As testemunhas ainda relataram a sujeição a uma jornada exaustiva de trabalho, que por vezes se iniciava de madrugada e terminava depois das 22h ou mesmo no dia seguinte. Na época, o MPT enfatizou que submeter uma pessoa a condições degradantes de trabalho configura trabalho escravo, “uma prática odiosa que deve ser rechaçada, tendo o Brasil se comprometido a extirpá-la de seu território”.
Condenação
Em sentença proferida em abril de 2019, o proprietário Agnaldo Martins Rodrigues foi condenado a realizar o registro na CTPS e a regularizar os problemas referentes ao meio ambiente do trabalho, além de pagar indenização por dano moral coletivo no valor de R$ 100 mil.
Quanto ao pedido de declaração de redução de trabalhadores a condições análogas às de escravo, o juiz da 2ª Vara do Trabalho de Cuiabá declarou, na época, a incompetência material da Justiça do Trabalho para o seu processamento e julgamento, forçando o MPT a recorrer da decisão.

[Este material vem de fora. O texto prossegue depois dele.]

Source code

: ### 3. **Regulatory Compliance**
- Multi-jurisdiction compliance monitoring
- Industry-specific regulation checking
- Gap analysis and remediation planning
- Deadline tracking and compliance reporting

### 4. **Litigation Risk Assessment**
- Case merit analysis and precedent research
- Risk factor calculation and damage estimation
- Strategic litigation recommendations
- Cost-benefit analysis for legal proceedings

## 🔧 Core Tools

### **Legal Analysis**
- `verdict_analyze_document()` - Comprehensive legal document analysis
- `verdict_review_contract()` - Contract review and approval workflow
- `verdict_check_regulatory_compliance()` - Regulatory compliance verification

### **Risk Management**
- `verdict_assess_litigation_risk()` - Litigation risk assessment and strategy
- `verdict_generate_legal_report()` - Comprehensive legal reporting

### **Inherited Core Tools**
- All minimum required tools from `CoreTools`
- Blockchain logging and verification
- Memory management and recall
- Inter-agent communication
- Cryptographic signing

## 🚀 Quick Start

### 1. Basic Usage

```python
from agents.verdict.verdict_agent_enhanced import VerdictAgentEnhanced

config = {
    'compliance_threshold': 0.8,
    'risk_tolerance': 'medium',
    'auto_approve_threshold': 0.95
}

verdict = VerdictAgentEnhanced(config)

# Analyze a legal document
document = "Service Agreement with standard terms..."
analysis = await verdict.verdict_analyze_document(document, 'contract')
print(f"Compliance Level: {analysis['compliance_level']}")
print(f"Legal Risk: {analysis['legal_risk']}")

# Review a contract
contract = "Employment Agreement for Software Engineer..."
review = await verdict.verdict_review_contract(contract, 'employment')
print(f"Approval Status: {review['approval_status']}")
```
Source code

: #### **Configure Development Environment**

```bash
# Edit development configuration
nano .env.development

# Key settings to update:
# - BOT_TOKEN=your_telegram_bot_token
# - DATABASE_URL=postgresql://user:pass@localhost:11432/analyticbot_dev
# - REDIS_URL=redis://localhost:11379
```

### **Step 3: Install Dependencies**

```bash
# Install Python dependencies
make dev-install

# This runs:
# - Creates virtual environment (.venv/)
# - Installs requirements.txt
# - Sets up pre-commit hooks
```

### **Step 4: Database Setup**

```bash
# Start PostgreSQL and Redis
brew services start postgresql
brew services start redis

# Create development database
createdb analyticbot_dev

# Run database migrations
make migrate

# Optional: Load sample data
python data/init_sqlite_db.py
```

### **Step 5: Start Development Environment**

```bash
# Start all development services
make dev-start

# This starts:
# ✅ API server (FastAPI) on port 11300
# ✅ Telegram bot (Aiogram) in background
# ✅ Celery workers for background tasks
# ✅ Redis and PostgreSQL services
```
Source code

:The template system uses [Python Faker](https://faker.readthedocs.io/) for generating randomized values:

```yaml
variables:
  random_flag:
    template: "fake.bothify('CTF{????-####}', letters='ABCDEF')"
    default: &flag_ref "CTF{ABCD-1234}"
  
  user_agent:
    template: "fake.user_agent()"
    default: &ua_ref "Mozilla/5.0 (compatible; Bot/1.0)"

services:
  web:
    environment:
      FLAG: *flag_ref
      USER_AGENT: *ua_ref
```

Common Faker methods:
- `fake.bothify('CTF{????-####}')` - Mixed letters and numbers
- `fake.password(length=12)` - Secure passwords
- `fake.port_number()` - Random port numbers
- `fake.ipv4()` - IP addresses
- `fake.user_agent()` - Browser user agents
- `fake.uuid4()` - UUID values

No recurso, o MPT-MT afirmou tratar-se de uma conclusão equivocada, uma vez que o objeto do pedido não seria a apuração penal do crime previsto no artigo 149 do Código Penal. “O que se almeja diretamente é tão somente o reconhecimento da situação degradante de trabalho, com vistas a cessar o cometimento de ilegalidades que afetam o direito do trabalho em sentido amplo. A declaração, portanto, não tem finalidade punitiva, mas sim pedagógica. Além disso, tem índole civil, e não criminal”, pontuou o procurador do Trabalho. Por fim, acrescentou que “se foi possível ao juiz determinar que o Réu se abstenha de reduzir os trabalhadores à condição análoga à de escravo, também seria possível a declaração de que essa prática foi cometida, até porque, ao deferir a obrigação de não fazer, houve reconhecimento do ilícito”.